**Written task:**
The answer must consist of every record below, reproduced exactly.

**Supplied material:**
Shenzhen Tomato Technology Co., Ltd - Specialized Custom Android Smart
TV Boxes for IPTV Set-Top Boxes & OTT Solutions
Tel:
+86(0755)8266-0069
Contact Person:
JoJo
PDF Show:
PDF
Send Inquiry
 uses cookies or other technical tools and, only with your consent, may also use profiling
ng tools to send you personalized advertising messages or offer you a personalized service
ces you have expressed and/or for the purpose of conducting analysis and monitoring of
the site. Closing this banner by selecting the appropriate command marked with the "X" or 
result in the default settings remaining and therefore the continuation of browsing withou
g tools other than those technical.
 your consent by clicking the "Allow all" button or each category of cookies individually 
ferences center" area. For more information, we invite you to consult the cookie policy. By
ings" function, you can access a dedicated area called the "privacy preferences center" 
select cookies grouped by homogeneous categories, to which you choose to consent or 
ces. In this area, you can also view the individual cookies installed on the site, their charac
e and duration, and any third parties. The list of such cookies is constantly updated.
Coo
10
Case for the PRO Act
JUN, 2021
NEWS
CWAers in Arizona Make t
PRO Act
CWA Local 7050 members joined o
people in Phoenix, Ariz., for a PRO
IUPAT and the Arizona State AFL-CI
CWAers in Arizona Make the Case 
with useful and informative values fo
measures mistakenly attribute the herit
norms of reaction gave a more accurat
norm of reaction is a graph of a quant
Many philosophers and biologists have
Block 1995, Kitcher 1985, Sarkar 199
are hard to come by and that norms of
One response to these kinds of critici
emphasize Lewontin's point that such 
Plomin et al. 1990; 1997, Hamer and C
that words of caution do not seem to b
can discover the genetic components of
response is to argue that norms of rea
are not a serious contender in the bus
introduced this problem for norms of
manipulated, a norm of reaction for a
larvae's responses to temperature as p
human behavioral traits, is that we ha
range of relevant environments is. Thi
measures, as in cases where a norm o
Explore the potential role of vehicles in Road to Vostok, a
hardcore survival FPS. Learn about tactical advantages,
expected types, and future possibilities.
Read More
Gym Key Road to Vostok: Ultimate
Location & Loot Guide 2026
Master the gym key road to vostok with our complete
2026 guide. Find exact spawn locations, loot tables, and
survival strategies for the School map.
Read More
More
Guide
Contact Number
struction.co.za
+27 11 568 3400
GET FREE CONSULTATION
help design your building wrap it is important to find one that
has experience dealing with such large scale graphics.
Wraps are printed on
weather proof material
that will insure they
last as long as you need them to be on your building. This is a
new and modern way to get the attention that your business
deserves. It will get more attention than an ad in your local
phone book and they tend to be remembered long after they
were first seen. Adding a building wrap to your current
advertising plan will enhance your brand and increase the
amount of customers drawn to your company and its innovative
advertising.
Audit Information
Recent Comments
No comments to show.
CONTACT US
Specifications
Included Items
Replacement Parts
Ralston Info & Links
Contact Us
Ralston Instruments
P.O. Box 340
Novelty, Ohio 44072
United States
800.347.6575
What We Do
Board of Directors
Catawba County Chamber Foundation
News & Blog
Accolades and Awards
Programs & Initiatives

**Solved problem:**
Shenzhen Tomato Technology Co., Ltd - Specialized Custom Android Smart
TV Boxes for IPTV Set-Top Boxes & OTT Solutions
Tel:
+86(0755)8266-0069
Contact Person:
JoJo
PDF Show:
PDF
Send Inquiry
 uses cookies or other technical tools and, only with your consent, may also use profiling
ng tools to send you personalized advertising messages or offer you a personalized service
ces you have expressed and/or for the purpose of conducting analysis and monitoring of
the site. Closing this banner by selecting the appropriate command marked with the "X" or 
result in the default settings remaining and therefore the continuation of browsing withou
g tools other than those technical.
 your consent by clicking the "Allow all" button or each category of cookies individually 
ferences center" area. For more information, we invite you to consult the cookie policy. By
ings" function, you can access a dedicated area called the "privacy preferences center" 
select cookies grouped by homogeneous categories, to which you choose to consent or 
ces. In this area, you can also view the individual cookies installed on the site, their charac
e and duration, and any third parties. The list of such cookies is constantly updated.
Coo
10
Case for the PRO Act
JUN, 2021
NEWS
CWAers in Arizona Make t
PRO Act
CWA Local 7050 members joined o
people in Phoenix, Ariz., for a PRO
IUPAT and the Arizona State AFL-CI
CWAers in Arizona Make the Case 
with useful and informative values fo
measures mistakenly attribute the herit
norms of reaction gave a more accurat
norm of reaction is a graph of a quant
Many philosophers and biologists have
Block 1995, Kitcher 1985, Sarkar 199
are hard to come by and that norms of
One response to these kinds of critici
emphasize Lewontin's point that such 
Plomin et al. 1990; 1997, Hamer and C
that words of caution do not seem to b
can discover the genetic components of
response is to argue that norms of rea
are not a serious contender in the bus
introduced this problem for norms of
manipulated, a norm of reaction for a
larvae's responses to temperature as p
human behavioral traits, is that we ha
range of relevant environments is. Thi
measures, as in cases where a norm o
Explore the potential role of vehicles in Road to Vostok, a
hardcore survival FPS. Learn about tactical advantages,
expected types, and future possibilities.
Read More
Gym Key Road to Vostok: Ultimate
Location & Loot Guide 2026
Master the gym key road to vostok with our complete
2026 guide. Find exact spawn locations, loot tables, and
survival strategies for the School map.
Read More
More
Guide
Contact Number
struction.co.za
+27 11 568 3400
GET FREE CONSULTATION
help design your building wrap it is important to find one that
has experience dealing with such large scale graphics.
Wraps are printed on
weather proof material
that will insure they
last as long as you need them to be on your building. This is a
new and modern way to get the attention that your business
deserves. It will get more attention than an ad in your local
phone book and they tend to be remembered long after they
were first seen. Adding a building wrap to your current
advertising plan will enhance your brand and increase the
amount of customers drawn to your company and its innovative
advertising.
Audit Information
Recent Comments
No comments to show.
CONTACT US
Specifications
Included Items
Replacement Parts
Ralston Info & Links
Contact Us
Ralston Instruments
P.O. Box 340
Novelty, Ohio 44072
United States
800.347.6575
What We Do
Board of Directors
Catawba County Chamber Foundation
News & Blog
Accolades and Awards
Programs & Initiatives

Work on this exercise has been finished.